* **PROBLEM STATEMENT**
Revise the lines below so that each occurrence of "krom" reads "stål" instead, leaving every other character as it stands.

--- SUPPLIED RECORDS ---

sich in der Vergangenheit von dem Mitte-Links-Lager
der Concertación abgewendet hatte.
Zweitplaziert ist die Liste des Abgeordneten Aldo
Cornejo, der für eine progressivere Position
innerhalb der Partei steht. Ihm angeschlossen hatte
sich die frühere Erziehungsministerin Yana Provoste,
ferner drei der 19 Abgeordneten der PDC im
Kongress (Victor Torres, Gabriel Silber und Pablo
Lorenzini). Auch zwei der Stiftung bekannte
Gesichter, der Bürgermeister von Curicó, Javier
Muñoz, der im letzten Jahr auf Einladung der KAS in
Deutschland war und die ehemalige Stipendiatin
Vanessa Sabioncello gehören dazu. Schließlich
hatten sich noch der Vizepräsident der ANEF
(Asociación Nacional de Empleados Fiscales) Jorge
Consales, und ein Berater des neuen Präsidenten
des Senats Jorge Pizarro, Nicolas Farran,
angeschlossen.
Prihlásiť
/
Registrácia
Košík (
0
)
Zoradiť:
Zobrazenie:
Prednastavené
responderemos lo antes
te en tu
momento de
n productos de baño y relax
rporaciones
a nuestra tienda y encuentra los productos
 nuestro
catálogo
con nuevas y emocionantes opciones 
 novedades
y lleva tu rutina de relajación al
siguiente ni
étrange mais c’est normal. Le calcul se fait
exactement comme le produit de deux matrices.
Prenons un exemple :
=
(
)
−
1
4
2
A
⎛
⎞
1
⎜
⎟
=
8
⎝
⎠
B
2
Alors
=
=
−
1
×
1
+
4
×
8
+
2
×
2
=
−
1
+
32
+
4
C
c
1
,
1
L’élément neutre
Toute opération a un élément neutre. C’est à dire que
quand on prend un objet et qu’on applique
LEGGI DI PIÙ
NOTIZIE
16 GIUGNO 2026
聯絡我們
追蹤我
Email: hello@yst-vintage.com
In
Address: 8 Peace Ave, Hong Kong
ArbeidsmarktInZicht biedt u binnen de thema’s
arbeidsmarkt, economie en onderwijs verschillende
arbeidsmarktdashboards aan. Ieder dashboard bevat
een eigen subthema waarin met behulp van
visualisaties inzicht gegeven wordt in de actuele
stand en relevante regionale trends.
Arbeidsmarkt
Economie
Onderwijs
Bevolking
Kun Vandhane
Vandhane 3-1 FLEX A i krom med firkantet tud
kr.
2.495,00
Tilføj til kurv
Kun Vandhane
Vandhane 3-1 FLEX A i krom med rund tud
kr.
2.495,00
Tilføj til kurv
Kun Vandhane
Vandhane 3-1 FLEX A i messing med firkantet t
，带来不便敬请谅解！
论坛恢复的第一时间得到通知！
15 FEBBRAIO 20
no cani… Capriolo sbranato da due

---

* **RESULT FOR THIS EXERCISE**
sich in der Vergangenheit von dem Mitte-Links-Lager
der Concertación abgewendet hatte.
Zweitplaziert ist die Liste des Abgeordneten Aldo
Cornejo, der für eine progressivere Position
innerhalb der Partei steht. Ihm angeschlossen hatte
sich die frühere Erziehungsministerin Yana Provoste,
ferner drei der 19 Abgeordneten der PDC im
Kongress (Victor Torres, Gabriel Silber und Pablo
Lorenzini). Auch zwei der Stiftung bekannte
Gesichter, der Bürgermeister von Curicó, Javier
Muñoz, der im letzten Jahr auf Einladung der KAS in
Deutschland war und die ehemalige Stipendiatin
Vanessa Sabioncello gehören dazu. Schließlich
hatten sich noch der Vizepräsident der ANEF
(Asociación Nacional de Empleados Fiscales) Jorge
Consales, und ein Berater des neuen Präsidenten
des Senats Jorge Pizarro, Nicolas Farran,
angeschlossen.
Prihlásiť
/
Registrácia
Košík (
0
)
Zoradiť:
Zobrazenie:
Prednastavené
responderemos lo antes
te en tu
momento de
n productos de baño y relax
rporaciones
a nuestra tienda y encuentra los productos
 nuestro
catálogo
con nuevas y emocionantes opciones 
 novedades
y lleva tu rutina de relajación al
siguiente ni
étrange mais c’est normal. Le calcul se fait
exactement comme le produit de deux matrices.
Prenons un exemple :
=
(
)
−
1
4
2
A
⎛
⎞
1
⎜
⎟
=
8
⎝
⎠
B
2
Alors
=
=
−
1
×
1
+
4
×
8
+
2
×
2
=
−
1
+
32
+
4
C
c
1
,
1
L’élément neutre
Toute opération a un élément neutre. C’est à dire que
quand on prend un objet et qu’on applique
LEGGI DI PIÙ
NOTIZIE
16 GIUGNO 2026
聯絡我們
追蹤我
Email: hello@yst-vintage.com
In
Address: 8 Peace Ave, Hong Kong
ArbeidsmarktInZicht biedt u binnen de thema’s
arbeidsmarkt, economie en onderwijs verschillende
arbeidsmarktdashboards aan. Ieder dashboard bevat
een eigen subthema waarin met behulp van
visualisaties inzicht gegeven wordt in de actuele
stand en relevante regionale trends.
Arbeidsmarkt
Economie
Onderwijs
Bevolking
Kun Vandhane
Vandhane 3-1 FLEX A i stål med firkantet tud
kr.
2.495,00
Tilføj til kurv
Kun Vandhane
Vandhane 3-1 FLEX A i stål med rund tud
kr.
2.495,00
Tilføj til kurv
Kun Vandhane
Vandhane 3-1 FLEX A i messing med firkantet t
，带来不便敬请谅解！
论坛恢复的第一时间得到通知！
15 FEBBRAIO 20
no cani… Capriolo sbranato da due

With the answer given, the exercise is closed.